_Given records_.
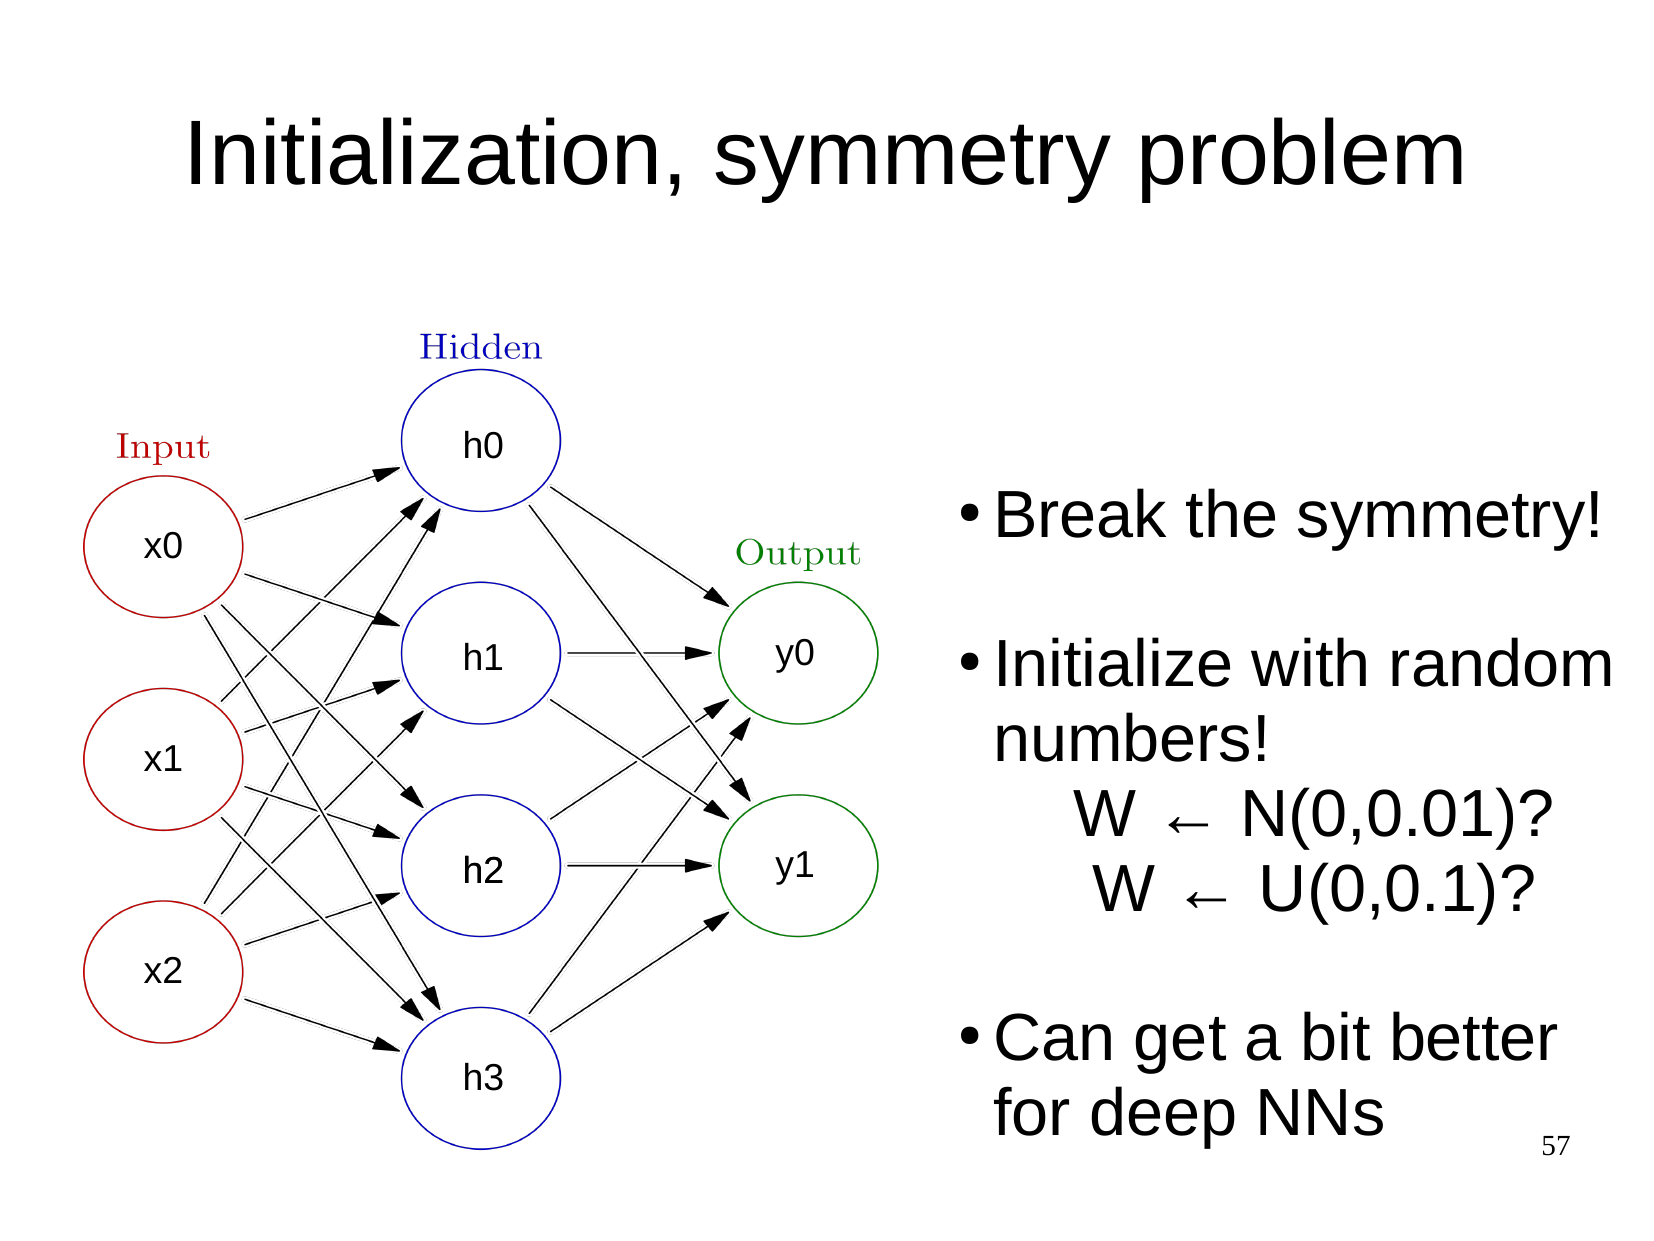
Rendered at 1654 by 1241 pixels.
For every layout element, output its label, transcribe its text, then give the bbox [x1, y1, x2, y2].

text_box x2 [128, 942, 199, 1000]
text_box h0 [447, 416, 519, 474]
text_box Break the symmetry! Initialize with random numbers! W ← N(0,0.01)? W ← U(0,0.1)? Can get a bit better for deep NNs [943, 469, 1651, 1158]
text_box x0 [128, 517, 198, 575]
text_box h2 [447, 842, 520, 899]
text_box h1 [447, 629, 519, 687]
text_box y0 [760, 623, 830, 681]
text_box x1 [128, 729, 199, 787]
text_box y1 [760, 836, 830, 894]
title Initialization, symmetry problem [82, 49, 1571, 257]
picture [83, 329, 881, 1186]
text_box h3 [447, 1048, 520, 1106]
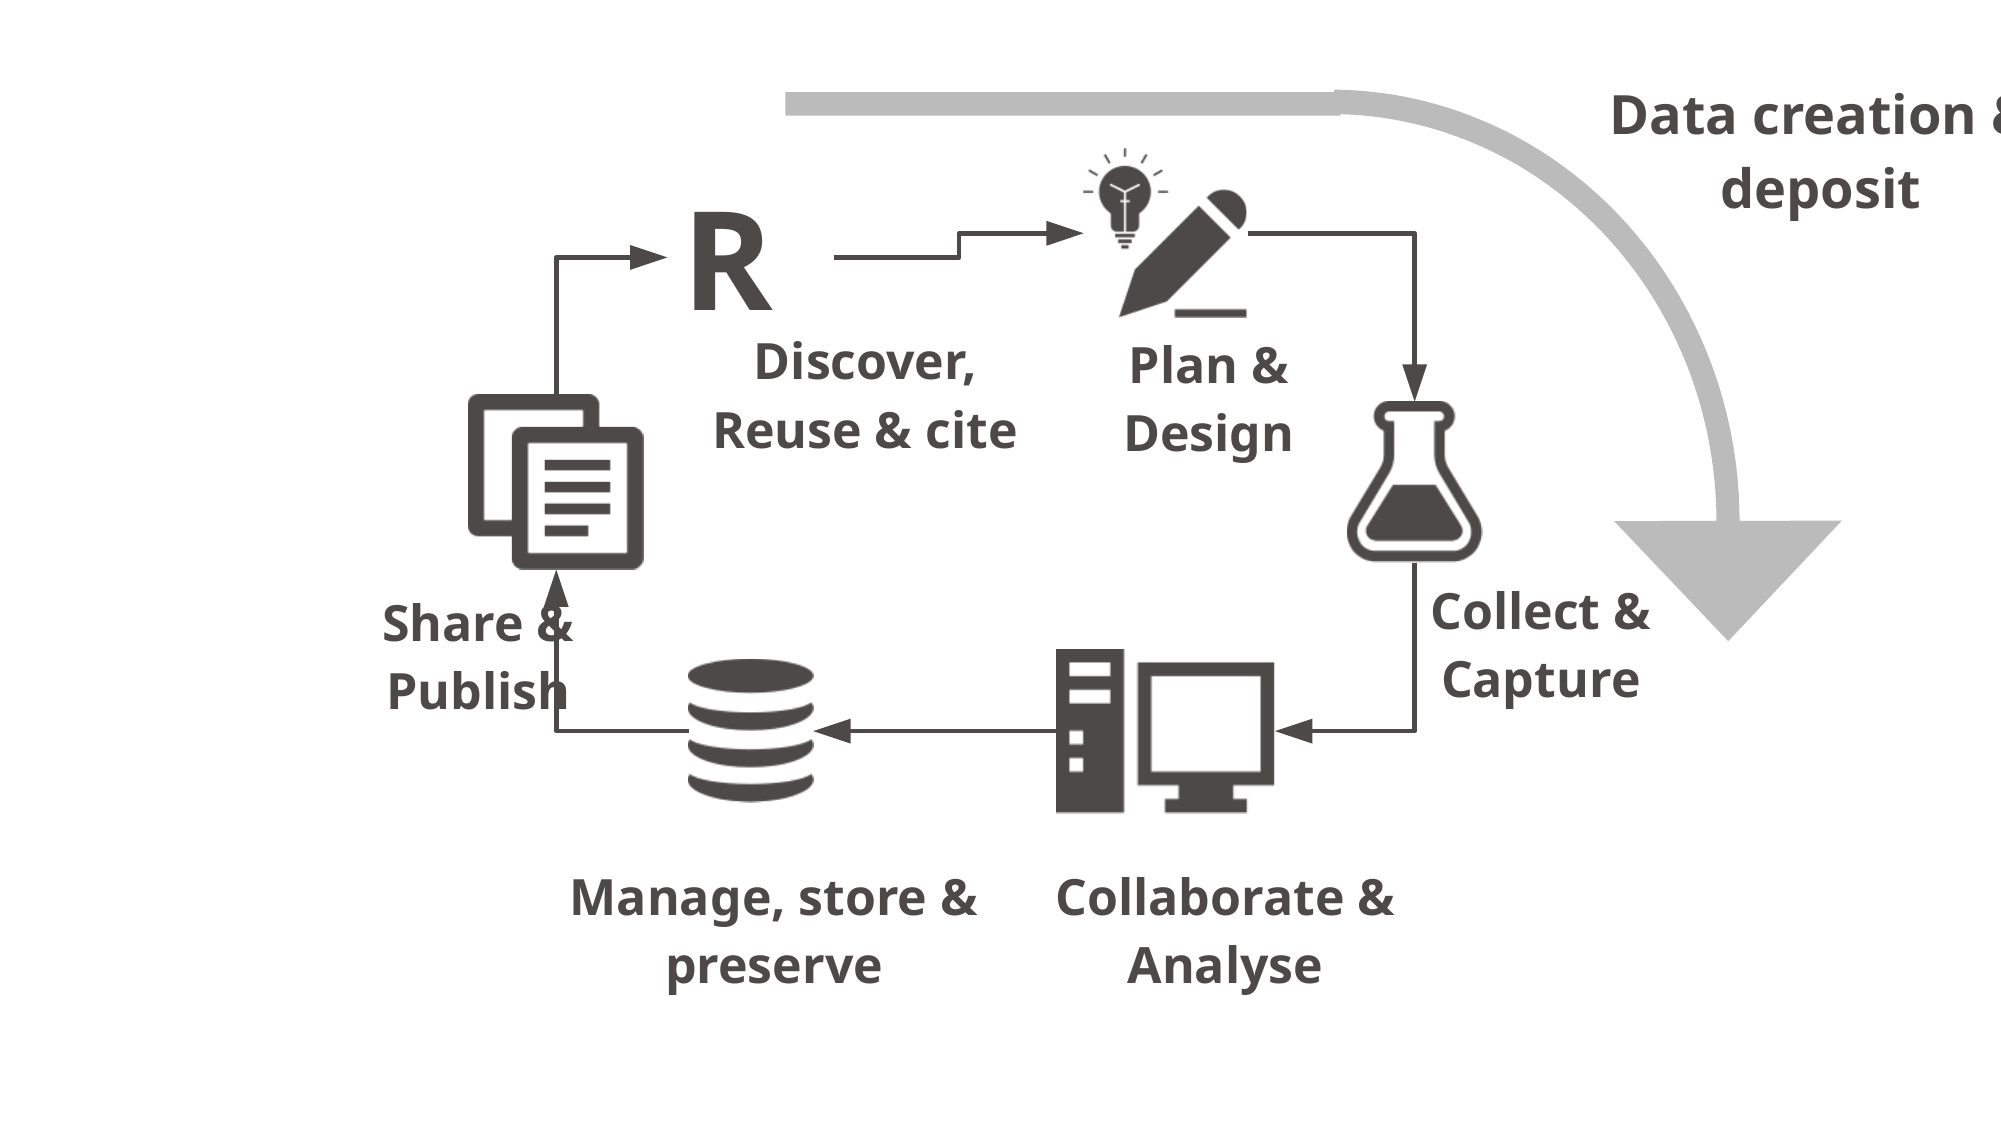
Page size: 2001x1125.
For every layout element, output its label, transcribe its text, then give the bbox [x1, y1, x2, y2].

text_box Share & Publish [367, 580, 554, 696]
text_box R [667, 156, 835, 311]
text_box [785, 89, 1842, 642]
text_box Plan & Design [1108, 322, 1288, 438]
picture [468, 394, 644, 570]
text_box Discover, Reuse & cite [697, 318, 993, 434]
picture [1347, 401, 1483, 563]
text_box Manage, store & preserve [555, 854, 941, 970]
text_box Share & Publish [559, 607, 568, 696]
picture [1056, 649, 1276, 814]
text_box Data creation & deposit [1594, 68, 1991, 193]
text_box Collect & Capture [1417, 568, 1639, 684]
picture [1083, 148, 1248, 318]
text_box Collaborate & Analyse [1040, 854, 1546, 970]
picture [688, 659, 814, 803]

_Exercise instructions_.
Lay out the lines from the start of the records through the line holding "text_box h2 [447, 842, 520, 899]", inclusive, as a numbered list, leaving out blank lines and the pictures.

_Output of the task_.
1. Rendered at 1654 by 1241 pixels.
2. For every layout element, output its label, transcribe its text, then give the bbox [x1, y1, x2, y2].
3. text_box x2 [128, 942, 199, 1000]
4. text_box h0 [447, 416, 519, 474]
5. text_box Break the symmetry! Initialize with random numbers! W ← N(0,0.01)? W ← U(0,0.1)? Can get a bit better for deep NNs [943, 469, 1651, 1158]
6. text_box x0 [128, 517, 198, 575]
7. text_box h2 [447, 842, 520, 899]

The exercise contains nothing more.